At the eighth we carry a lifeboat house from the tee—an unique hazard in my experience—and play a long second shot full of interest and possible disaster. Then, alas! we have to leave the sea, which we have been keeping on our right-hand side, and go further inland. All the home-coming holes are good and difficult, but we miss the sea terribly. It is so pleasant to have it there as a reminder that we are really playing on a seaside course and not inland. The finish is a particularly good one, the seventeenth, especially against a breeze, being quite one of the best on the course, since there is a railway which terrifies us into a hook just when we must go straight if we are to get the requisite distance.

All this time I have been talking of nothing but long holes, and that is to do the course an injustice, for there are some very pleasant short ones. The third is a hole that one might expect to find at Hoylake—a pitch over the angle of a field, which is bounded by walls of turf; it is one of the remnants of the old nine-hole course, and therefore regarded with a jealous and quite justifiable affection. The greens are excellent throughout the course, and the number of people who drive off between sunrise and sunset on a summer’s day shows that Sheringham does not suffer from a lack of popularity.

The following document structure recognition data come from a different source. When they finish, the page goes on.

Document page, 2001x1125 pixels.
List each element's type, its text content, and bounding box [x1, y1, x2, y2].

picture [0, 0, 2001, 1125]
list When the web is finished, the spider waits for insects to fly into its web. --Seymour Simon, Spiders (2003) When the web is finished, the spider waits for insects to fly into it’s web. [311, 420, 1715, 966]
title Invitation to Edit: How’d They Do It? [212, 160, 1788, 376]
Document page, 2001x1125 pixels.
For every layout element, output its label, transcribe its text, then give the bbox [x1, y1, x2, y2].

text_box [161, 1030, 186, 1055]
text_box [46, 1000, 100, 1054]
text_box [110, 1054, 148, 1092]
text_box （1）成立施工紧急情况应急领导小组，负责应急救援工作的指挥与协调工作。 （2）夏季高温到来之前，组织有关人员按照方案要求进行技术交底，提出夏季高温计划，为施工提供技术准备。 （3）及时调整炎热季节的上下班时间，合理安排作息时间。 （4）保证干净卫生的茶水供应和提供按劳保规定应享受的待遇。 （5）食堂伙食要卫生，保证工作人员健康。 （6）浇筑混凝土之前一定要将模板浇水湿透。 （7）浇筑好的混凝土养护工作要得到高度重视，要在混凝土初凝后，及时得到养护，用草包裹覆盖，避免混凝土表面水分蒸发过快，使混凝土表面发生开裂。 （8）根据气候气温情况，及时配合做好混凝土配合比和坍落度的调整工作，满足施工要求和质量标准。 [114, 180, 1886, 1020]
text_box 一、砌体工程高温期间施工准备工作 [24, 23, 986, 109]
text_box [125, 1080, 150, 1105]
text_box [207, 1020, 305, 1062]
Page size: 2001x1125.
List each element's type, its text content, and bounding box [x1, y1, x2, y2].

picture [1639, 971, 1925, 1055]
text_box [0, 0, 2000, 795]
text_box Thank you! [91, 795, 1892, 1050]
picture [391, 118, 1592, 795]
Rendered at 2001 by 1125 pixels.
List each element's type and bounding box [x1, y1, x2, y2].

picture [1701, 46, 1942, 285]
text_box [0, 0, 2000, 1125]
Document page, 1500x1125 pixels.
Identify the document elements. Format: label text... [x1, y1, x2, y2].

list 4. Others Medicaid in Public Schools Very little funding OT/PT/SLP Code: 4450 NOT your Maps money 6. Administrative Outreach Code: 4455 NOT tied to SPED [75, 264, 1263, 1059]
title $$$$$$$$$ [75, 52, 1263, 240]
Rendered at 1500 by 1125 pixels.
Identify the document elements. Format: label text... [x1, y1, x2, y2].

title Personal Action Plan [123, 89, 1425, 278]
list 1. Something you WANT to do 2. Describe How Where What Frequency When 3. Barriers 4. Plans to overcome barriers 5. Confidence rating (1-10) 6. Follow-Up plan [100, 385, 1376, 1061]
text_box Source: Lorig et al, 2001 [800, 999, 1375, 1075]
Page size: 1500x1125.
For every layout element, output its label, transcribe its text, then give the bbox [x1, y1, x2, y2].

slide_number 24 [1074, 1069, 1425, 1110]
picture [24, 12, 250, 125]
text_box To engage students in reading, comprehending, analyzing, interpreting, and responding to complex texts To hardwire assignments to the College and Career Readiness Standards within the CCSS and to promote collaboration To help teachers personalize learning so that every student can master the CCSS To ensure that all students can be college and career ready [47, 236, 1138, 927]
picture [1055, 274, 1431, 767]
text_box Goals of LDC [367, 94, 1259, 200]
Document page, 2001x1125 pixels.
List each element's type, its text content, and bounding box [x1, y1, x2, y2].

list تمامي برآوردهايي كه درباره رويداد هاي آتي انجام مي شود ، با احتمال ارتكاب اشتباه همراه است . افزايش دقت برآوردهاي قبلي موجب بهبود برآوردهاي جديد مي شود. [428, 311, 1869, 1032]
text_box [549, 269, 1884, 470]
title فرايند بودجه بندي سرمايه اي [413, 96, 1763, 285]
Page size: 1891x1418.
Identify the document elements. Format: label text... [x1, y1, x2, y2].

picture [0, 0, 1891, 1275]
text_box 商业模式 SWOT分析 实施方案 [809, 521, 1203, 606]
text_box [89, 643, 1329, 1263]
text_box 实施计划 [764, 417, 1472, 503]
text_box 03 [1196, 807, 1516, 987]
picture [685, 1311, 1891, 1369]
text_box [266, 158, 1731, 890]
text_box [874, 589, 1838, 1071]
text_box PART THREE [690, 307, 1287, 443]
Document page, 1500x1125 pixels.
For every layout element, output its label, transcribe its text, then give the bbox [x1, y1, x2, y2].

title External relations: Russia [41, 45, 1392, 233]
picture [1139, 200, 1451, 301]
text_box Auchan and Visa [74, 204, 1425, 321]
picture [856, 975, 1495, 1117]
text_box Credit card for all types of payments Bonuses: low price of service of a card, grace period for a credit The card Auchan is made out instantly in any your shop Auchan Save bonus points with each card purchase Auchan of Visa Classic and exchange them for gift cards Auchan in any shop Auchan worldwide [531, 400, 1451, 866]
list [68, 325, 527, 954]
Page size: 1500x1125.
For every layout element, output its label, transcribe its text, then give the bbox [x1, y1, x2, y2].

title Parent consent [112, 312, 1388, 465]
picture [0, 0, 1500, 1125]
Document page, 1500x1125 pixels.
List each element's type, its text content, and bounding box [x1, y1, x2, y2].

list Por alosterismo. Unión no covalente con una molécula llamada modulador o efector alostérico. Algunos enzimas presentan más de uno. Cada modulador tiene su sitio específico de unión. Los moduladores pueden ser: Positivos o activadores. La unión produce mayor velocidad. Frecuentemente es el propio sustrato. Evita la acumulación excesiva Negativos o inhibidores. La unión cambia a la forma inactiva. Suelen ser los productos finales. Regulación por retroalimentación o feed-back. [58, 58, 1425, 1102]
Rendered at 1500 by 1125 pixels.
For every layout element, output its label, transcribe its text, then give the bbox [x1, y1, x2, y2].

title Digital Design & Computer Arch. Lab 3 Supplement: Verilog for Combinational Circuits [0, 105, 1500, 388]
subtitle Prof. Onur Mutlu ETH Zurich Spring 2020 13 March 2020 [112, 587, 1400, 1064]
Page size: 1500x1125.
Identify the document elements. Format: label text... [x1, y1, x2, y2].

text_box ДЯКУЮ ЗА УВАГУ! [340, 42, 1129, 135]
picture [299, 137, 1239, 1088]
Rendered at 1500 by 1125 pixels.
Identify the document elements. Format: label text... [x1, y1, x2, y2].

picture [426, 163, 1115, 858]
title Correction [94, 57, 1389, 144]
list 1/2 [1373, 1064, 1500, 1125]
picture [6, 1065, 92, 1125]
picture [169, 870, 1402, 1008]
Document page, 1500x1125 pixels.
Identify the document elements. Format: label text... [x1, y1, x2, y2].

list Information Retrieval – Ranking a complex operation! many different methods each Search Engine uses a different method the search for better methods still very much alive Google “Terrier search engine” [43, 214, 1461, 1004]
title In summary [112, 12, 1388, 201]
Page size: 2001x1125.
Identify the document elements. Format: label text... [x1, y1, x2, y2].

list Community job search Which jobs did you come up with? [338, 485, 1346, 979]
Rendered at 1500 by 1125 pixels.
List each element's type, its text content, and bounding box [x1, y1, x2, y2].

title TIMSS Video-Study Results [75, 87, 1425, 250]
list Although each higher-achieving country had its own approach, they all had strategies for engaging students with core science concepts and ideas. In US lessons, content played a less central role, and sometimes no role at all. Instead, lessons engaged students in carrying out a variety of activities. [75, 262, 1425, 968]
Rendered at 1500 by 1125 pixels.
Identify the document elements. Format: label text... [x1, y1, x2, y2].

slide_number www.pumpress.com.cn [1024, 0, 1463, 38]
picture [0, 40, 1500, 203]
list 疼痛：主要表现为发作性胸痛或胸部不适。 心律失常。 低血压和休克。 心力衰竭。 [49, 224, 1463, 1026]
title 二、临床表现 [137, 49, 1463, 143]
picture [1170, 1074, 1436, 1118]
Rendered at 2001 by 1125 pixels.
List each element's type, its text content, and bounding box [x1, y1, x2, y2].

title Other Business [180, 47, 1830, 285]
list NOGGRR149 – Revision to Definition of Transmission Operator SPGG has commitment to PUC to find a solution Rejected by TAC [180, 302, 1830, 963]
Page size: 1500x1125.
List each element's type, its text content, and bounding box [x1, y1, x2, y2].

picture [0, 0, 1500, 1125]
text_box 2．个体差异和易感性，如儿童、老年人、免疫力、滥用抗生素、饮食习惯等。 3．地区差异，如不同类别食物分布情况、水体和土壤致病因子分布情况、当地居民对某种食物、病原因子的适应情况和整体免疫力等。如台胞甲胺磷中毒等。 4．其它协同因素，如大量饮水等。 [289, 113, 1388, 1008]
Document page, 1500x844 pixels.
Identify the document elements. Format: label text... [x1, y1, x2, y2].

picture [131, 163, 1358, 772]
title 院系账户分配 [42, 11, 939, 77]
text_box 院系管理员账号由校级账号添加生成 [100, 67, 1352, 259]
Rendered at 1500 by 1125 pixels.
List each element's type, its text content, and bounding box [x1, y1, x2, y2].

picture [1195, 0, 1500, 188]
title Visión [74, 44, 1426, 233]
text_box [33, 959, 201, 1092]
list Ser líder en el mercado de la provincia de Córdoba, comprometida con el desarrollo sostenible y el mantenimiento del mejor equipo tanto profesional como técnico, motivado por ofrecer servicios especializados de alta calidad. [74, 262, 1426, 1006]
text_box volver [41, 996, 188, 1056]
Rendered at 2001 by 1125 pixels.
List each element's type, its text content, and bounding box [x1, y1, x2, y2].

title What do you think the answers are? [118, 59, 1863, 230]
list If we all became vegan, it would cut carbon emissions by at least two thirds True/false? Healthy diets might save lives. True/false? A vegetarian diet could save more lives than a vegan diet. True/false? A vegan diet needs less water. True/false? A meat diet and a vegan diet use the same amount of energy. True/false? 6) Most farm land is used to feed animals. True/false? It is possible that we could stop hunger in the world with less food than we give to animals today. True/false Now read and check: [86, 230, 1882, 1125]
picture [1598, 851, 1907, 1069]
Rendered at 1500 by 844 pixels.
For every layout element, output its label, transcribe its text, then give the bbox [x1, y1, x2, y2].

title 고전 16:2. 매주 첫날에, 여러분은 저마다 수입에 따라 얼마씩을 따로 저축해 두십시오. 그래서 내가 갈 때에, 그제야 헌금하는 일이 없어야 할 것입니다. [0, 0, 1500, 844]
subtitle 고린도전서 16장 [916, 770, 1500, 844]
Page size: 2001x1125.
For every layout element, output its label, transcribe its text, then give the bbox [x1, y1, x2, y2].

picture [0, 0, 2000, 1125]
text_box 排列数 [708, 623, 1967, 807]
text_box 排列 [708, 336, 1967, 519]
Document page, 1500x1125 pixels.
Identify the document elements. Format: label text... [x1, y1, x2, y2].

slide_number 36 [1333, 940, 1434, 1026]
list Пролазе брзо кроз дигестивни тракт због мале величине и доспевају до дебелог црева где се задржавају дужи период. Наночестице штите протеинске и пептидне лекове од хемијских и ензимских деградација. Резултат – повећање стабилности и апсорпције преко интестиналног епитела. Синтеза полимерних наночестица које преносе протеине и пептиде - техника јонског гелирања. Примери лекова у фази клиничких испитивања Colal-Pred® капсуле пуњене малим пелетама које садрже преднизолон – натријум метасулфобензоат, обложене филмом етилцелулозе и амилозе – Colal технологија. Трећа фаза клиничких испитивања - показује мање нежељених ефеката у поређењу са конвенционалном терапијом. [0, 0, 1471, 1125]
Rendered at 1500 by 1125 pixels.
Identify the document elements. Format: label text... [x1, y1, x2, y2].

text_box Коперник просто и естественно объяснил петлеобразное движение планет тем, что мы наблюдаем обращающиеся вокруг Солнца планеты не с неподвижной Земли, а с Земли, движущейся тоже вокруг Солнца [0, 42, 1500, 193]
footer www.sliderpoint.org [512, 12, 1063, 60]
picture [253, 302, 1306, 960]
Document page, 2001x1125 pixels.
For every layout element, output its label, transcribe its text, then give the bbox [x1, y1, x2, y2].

I should imagine that Brancaster, before golf was introduced there, must have been quite one of the quietest and most rural spots to be found in England. Even now it is wonderfully peaceful, and has a distinct charm and character of its own. We get out at Hunstanton Station, and drive a considerable number of miles along a nice, flat, dull east country road till we get to the tranquil little village, with a church and some pleasant trees and an exceedingly comfortable Dormy House. In front of the village is a stretch of grey-green marsh, and beyond the marsh is a range of sandhills, and that is where the golf is.

The great defect of Brancaster used to be the thinness and poverty of the turf. The holes were splendidly conceived, and the carries blood-curdling; but the sand was so near the surface that the lies were none of the best, and the putting greens sometimes of the worst. I retain a vivid recollection of a visit to Brancaster with a somewhat irascible friend. He greeted me at the Dormy House door with the depressing words:

“It’s utterly impossible to play here. We had better take the next train back.”

“Oh, no,” I said cheerfully. “As we have come here, I think we had better play.”

“Very well,” he rejoined. “Of course, you won’t mind putting with your niblick. A mashie is no good at all.”

We stayed, and personally I enjoyed myself; I don’t think my friend did, and certainly the greens were of a surpassing vileness. All that is changed now, and by some miracle of industry the course is a velvety carpet, and the greens are as of the greens of Sandwich, with plenty of good, holding grass upon them. Good greens are all that Brancaster needed, and now it has got them. Perhaps there is one more thing needed, and that is a stout man with a spade to dig a few more bunkers; but that want, I believe, is in course of being or has actually been remedied by now.